Flexibility and availability: Virtual assistants can work around the clock, ensuring that tasks are managed, and communication is maintained even when not in the office or traveling.
Wishup: Hire the best virtual assistants
Wishup, a well-known virtual assistant company, connects entrepreneurs, startups, and professionals with a carefully curated pool of highly qualified virtual assistants.
These skilled professionals bring a wealth of experience and are ready to assist you in meeting your specific leadership needs. We offer various virtual assistant services that are carefully tailored to your specific needs. These services include client interactions, data entry, research tasks, and even bookkeeping.
Each virtual assistant is ready to use their expertise to assist you in various crucial roles. Numerous businesses have sought their assistance on numerous high-stake projects.
Wishup makes it easy to hire a virtual assistant. These professionals seamlessly integrate into your team, providing valuable support due to their familiarity with various processes and methodologies.
Wishup provides access to a diverse pool of skilled professionals, allowing you to choose an assistant who perfectly matches your specific requirements. You can choose whether you need local expertise or prefer to tap into a global talent pool.
- Wishup carefully chooses the top 0.1% of global candidates to join their professional network.
- Bilingual and multilingual virtual assistants are readily available.
- All assistants have relevant degrees and have worked in their fields for over three years.
- For your convenience, we offer a free seven-day trial period.
- Wishup's virtual assistants have over 200 skills, are versatile, and can leverage 70+ no-code tools.
- If a virtual assistant's services are dissatisfactory, instant replacements are offered.
- By signing a Non-Disclosure Agreement, all Wishup experts prioritize data security.
- We also offer a dedicated account manager to help you through the hiring process, ensuring a smooth experience.

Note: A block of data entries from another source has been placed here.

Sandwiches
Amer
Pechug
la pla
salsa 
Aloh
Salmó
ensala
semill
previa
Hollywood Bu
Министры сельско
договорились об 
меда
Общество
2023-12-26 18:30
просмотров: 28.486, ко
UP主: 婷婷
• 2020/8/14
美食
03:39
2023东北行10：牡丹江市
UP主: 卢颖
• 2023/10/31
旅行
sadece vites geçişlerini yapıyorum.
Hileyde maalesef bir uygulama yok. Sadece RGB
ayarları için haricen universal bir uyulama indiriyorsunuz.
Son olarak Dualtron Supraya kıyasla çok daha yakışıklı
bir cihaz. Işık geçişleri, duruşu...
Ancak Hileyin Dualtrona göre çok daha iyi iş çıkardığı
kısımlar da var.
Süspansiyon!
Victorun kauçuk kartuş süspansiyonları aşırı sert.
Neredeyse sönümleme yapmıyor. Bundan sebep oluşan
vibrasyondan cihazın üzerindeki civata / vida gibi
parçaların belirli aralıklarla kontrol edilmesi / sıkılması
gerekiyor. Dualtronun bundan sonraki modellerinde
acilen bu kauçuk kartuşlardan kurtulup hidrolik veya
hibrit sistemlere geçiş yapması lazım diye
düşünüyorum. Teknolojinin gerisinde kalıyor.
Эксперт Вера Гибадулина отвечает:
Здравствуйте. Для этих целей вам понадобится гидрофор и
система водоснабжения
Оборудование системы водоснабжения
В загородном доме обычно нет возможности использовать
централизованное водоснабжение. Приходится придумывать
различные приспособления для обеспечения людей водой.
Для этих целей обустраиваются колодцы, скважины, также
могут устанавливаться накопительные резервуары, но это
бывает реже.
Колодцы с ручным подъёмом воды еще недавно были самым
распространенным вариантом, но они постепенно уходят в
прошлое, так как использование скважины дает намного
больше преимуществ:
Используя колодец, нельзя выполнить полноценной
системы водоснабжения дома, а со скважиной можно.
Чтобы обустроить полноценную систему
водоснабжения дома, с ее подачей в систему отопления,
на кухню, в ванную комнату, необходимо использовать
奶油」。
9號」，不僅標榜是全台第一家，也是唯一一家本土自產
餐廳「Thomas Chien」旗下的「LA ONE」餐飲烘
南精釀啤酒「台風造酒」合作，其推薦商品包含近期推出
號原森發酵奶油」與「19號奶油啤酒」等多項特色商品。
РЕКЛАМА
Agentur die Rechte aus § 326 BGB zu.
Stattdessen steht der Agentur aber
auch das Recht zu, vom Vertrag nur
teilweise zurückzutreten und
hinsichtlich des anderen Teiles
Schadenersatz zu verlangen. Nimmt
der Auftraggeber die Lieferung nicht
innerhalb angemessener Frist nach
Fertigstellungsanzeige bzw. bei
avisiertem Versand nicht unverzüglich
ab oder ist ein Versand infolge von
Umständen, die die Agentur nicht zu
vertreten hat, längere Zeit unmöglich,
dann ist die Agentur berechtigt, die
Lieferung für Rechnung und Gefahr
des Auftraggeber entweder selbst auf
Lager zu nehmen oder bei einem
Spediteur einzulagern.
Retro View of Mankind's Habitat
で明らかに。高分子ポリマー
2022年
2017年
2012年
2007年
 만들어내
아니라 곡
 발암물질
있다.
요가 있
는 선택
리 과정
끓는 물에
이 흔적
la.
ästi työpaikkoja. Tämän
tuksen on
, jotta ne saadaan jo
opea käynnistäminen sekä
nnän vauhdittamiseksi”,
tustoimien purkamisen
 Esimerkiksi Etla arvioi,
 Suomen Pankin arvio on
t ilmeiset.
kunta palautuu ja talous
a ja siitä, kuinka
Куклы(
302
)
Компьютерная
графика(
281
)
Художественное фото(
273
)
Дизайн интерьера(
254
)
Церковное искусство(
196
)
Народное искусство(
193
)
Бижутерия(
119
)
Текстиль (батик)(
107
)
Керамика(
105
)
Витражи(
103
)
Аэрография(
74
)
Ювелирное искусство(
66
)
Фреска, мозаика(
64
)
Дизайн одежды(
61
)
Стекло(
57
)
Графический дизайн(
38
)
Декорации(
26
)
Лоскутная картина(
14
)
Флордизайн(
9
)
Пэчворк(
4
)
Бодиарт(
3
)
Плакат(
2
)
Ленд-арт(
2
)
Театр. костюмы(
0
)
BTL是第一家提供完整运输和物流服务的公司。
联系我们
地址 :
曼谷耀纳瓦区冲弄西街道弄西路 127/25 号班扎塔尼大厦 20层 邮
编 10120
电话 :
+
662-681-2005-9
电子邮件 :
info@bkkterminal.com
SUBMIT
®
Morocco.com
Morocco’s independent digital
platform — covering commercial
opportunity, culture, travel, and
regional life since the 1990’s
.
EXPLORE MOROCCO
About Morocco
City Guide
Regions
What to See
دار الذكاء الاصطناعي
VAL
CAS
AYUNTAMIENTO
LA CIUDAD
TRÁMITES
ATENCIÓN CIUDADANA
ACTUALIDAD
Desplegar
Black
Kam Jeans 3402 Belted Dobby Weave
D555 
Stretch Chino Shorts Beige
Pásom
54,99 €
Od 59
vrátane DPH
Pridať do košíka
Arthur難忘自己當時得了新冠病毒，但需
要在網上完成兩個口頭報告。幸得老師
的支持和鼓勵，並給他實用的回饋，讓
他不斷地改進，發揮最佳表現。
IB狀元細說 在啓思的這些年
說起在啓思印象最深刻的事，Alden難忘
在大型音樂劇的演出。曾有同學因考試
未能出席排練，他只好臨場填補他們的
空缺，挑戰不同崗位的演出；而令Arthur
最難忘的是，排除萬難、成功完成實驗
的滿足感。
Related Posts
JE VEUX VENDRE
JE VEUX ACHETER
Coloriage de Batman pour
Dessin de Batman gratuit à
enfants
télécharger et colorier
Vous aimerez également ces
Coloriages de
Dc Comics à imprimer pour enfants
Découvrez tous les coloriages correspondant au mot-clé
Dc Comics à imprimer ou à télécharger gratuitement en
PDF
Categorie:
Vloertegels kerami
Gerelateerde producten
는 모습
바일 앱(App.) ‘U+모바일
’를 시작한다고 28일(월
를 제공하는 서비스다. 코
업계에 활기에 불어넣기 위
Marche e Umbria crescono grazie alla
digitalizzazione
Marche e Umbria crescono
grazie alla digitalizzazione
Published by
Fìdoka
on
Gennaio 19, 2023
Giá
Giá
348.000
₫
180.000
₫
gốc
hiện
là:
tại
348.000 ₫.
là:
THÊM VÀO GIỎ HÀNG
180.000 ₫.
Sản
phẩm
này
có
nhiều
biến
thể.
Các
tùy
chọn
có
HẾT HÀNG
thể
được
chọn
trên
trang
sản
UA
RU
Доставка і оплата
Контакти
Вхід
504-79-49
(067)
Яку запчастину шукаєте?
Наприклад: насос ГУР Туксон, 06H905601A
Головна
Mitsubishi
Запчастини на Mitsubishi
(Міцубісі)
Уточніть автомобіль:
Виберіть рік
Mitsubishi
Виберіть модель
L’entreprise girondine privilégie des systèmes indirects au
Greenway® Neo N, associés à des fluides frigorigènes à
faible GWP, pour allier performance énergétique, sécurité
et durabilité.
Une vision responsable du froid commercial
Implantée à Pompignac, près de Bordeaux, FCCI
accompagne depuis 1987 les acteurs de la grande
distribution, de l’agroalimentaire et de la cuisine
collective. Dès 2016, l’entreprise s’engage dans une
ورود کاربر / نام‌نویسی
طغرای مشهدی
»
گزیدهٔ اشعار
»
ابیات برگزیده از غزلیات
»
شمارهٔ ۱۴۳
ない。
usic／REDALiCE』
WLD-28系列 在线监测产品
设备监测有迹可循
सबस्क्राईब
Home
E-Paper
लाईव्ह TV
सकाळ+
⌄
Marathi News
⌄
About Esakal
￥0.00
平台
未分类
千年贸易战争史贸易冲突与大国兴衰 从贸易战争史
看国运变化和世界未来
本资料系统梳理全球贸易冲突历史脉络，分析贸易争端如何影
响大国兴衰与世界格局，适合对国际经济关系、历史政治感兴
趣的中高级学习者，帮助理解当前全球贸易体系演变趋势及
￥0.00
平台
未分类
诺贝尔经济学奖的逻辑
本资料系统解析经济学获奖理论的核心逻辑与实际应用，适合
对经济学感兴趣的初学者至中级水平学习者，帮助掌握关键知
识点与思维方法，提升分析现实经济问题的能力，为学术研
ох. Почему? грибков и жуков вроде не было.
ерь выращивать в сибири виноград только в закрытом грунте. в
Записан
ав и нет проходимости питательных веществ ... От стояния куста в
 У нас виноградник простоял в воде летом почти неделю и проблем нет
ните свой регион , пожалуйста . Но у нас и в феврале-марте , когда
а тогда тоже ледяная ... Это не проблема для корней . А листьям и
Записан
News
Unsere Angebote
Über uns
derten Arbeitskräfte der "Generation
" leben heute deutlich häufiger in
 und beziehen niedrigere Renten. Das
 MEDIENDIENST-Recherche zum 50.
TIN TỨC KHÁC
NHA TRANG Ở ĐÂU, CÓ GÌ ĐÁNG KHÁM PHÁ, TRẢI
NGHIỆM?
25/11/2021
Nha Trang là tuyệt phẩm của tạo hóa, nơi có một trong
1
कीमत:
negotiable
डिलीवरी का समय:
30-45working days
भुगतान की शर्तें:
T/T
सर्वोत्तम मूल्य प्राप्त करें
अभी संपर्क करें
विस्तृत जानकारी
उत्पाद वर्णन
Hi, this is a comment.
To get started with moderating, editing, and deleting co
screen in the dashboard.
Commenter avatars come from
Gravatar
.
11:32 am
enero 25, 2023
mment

Don’t do it all yourself; delegate some.
While delegative leadership can be beneficial in many situations, leaders must strike the right balance between delegation and support. Leaders must remain available to provide guidance and resources as needed and ensure effective delegation.
We recommend hiring a virtual assistant to thrive in this leadership style. They provide numerous benefits and, like water, adapt to your leadership approaches.
Contact our experts today and learn more about our virtual assistant services via a free consultation. You can also mail us at [email protected].
FAQs related to Delegative Leadership Style
What is the best example of delegative leadership?
Steve Jobs is one of the most well-known delegative leadership examples. In addition to encouraging collaboration through facilitative leadership, the late Apple CEO believed in empowering his team and delegating leadership, resulting in some of the most innovative products in history. For example, Jobs famously encouraged his team to take risks and make mistakes, resulting in the iPod's creation.
What are the advantages of Delegative leadership?
It strengthens team members' confidence and motivation by entrusting them with decision-making authority and responsibility. This approach promotes creativity and innovation by encouraging team members to think independently and explore new ideas. Delegative leadership allows for greater focus on strategic tasks, making it effective in dynamic and fast-paced environments.
What are the principles of Delegative leadership?
Delegative leadership is founded on trusting team members and granting autonomy and freedom. Leaders who adopt this style delegate decision-making authority and responsibilities to their teams, trusting their team's competence and judgment. This leadership style values individual contributions and fosters a culture of self-reliance and accountability, allowing team members to thrive in an environment of empowerment and minimal leader interference.